Why have WP_Query() when you can just use WPDB?

The idea is that these functions make it easier and quicker to pull data based on keywords instead of writing out SQL queries. The functions themselves will generate the necessary SQL to pull the desired data which in turn makes the development faster.

The referenced question regarding wp_update_post() and predefined fields talks about 2 fields that are not part of a default WordPress installation which are group_access and tag_list. The wp_update_post() function will hit all the built-in fields just fine.

Downsides of $wpdb are that you do need to know SQL and you need to be conscious of normal data sanitization and when to use prepare() and what functions already prepare your statement which are hardly downsides at all. The $wpdb Class is by nature more powerful than any of the default WordPress functions because you have access to all the data, custom or not, assuming you know the proper SQL to get, modify, or remove it.

TL;DR $wpdb is more powerful but less friendly and forgiving.

  • Thank you. As you can tell, I'm a long time WP user, but only been trying to work in the code for a very short time. I'm still learning the structures that do all the work behind the scenes. So, would you say that wp_update_post() exists to meet a user skill level that does not include SQL queries? It is meant to make this aspect of WP more user friendly?
    – user38365
    Commented Mar 6, 2017 at 17:31
  • 1
    @fredsbend All these functions create SQL. What it does is makes the development process faster and prevents repetition by creating reusable code blocks in the call of a function. Otherwise you would need to create your own SQL every time you wanted to insert a post or create an archive page. It also makes code more readable. It is meant to make working with WordPress more streamlined. I may know SQL but I wouldn't want to develop an entire WordPress website with my own custom SQL.
    – Howdy_McGee
    Commented Mar 6, 2017 at 17:40
  • Yes, I just verified that using $wpdb will throw an error if you try to update a field with a pretty quote or a long/em dash . I'll have to integrate some data sanitation if I want a complete and user friendly plugin.
    – user38365
    Commented Mar 6, 2017 at 19:09

Most API functions have either/both actions and filters attached to them. Other plugins or themes might have code attached to these actions that won't trigger when you add/update tables directly.

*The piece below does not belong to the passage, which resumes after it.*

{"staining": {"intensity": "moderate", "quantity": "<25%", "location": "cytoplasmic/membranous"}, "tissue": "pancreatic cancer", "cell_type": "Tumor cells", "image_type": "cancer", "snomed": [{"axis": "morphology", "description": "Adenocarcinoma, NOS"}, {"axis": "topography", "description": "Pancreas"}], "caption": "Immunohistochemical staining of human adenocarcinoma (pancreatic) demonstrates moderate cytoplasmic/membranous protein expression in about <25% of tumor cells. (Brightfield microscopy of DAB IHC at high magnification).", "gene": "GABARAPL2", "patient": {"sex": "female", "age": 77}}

For example- a cache plugin serves pages from cache, and only refreshes the cache when a post is updated. You update the post data directly, and the cache continues to serve the old version because nothing triggered the action to refresh.

  • Are you saying that caveat may be that some plugins use a cache, not the table directly, so will not be using the updated table data if you use $wpdb until the cache is refreshed?
    – user38365
    Commented Mar 6, 2017 at 17:44
  • 1
    That was just a specific example. I'm saying there are hundreds of plugins out there that are doing something when posts are added or updated. You can't possibly know what all of those things are, and by bypassing the API, you will break all of that functionality.